Consider the linear multistep method ${\displaystyle y_{n+1}=\frac{4}{3}{y}_n-\frac{1}{3}{y}_{n-1}+\frac{2}{3}hf(x_{n+1},y_{n+1})}$ for the solution of the initial value problem ${\displaystyle y^{\prime }(x)=f(x,y(x)),y(0)=y_0}$

Show that the truncation error is of order 2.

State the condition for consistency of a linear multistep method and verify it for the scheme in this problem.
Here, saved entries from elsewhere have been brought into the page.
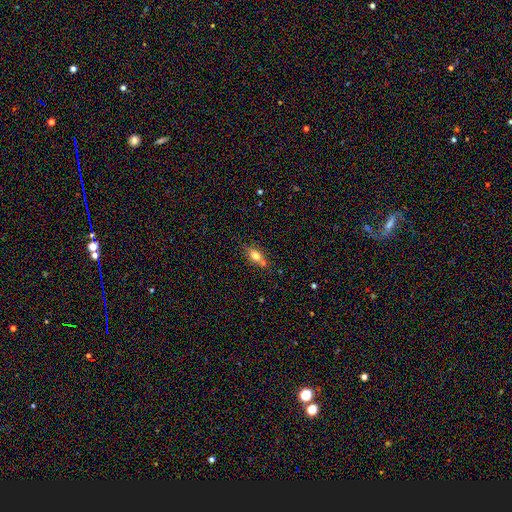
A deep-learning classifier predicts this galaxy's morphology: Smooth or featured? smooth (74%)
How rounded? in between (77%)
Merging? none (56%)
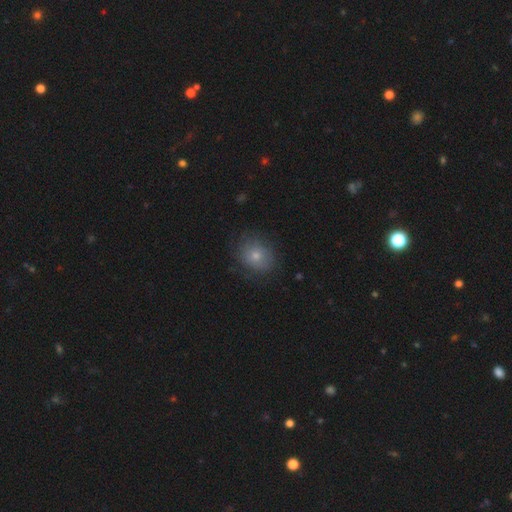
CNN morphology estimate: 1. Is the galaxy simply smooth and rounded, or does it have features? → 68% smooth, 18% featured or disk, 14% star or artifact.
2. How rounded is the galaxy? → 71% round, 28% in between, 1% cigar-shaped.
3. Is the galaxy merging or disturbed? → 80% none, 14% minor disturbance, 5% major disturbance, 1% merger.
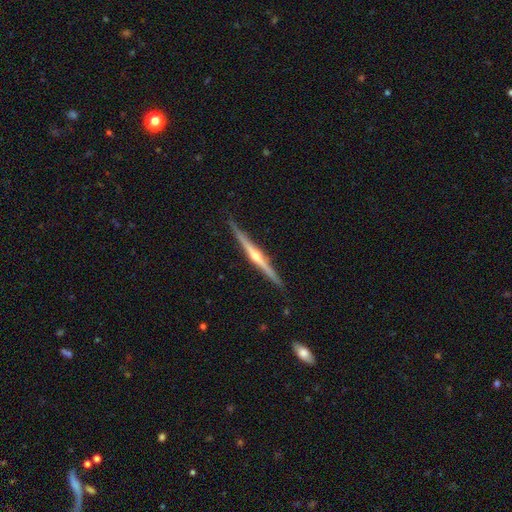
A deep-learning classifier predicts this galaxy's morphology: smooth-or-featured: featured or disk: 83% | smooth: 13% | star or artifact: 5%
  disk-edge-on: yes: 98% | no: 2%
    edge-on-bulge: rounded: 86% | none: 9% | boxy: 5%
  merging: none: 89% | minor disturbance: 8% | major disturbance: 1% | merger: 1%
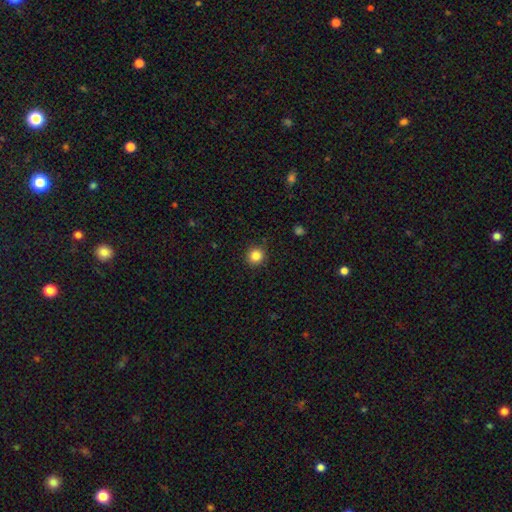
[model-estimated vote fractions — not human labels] Smooth or featured?
  - smooth: 84% *
  - star or artifact: 11%
  - featured or disk: 5%
How rounded?
  - round: 93% *
  - in between: 6%
  - cigar-shaped: 1%
Merging?
  - none: 90% *
  - minor disturbance: 7%
  - major disturbance: 2%
  - merger: 1%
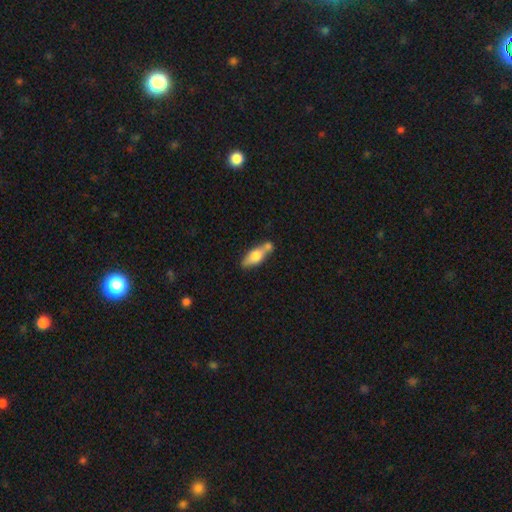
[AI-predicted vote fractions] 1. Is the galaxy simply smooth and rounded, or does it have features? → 61% smooth, 33% featured or disk, 6% star or artifact.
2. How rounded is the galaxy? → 60% in between, 37% cigar-shaped, 3% round.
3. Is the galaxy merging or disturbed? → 51% none, 27% merger, 17% minor disturbance, 4% major disturbance.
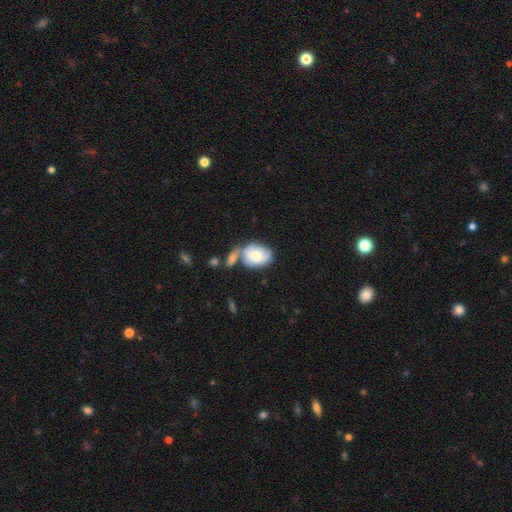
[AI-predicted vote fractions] Smooth or featured: smooth — 54% (featured or disk — 39%)
How rounded: in between — 66% (round — 32%)
Merging: none — 38% (merger — 30%)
${\displaystyle \begin{array}{cc}{y}_{n+1}& ={\displaystyle \sum _{j=0}^p}{a}_j{y}_{n-j}+h{\displaystyle \sum _{j=-1}^p}{b}_{j}f(t_{n-j},y_{n-j})\\ & =a_0{y}_n+a_1{y}_{n-1}+\dots +a_p{y}_{n-p}+h[b_{-1}f(t_{n+1},y_{n+1})+b_{0}f(t_n,y_n)+b_{1}f(t_{n-1},y_{n-1})+\dots +b_{p}f(t_{n-p},y_{n-p})]\end{array}}$

Conditions:

(i) ${\displaystyle {\displaystyle \sum _{j=0}^p}{a}_j=1}$

${\displaystyle \frac{4}{3}+-\frac{1}{3}=1}$

(ii)${\displaystyle {\displaystyle \sum _{j=-1}^p}{b}_j-{\displaystyle \sum _{j=0}^p}j{a}_j=1}$

${\displaystyle \frac{2}{3}-(0\cdot \frac{4}{3}+1\cdot -\frac{1}{3})=1}$

Does the scheme satisfy the root condition and or the strong root condition?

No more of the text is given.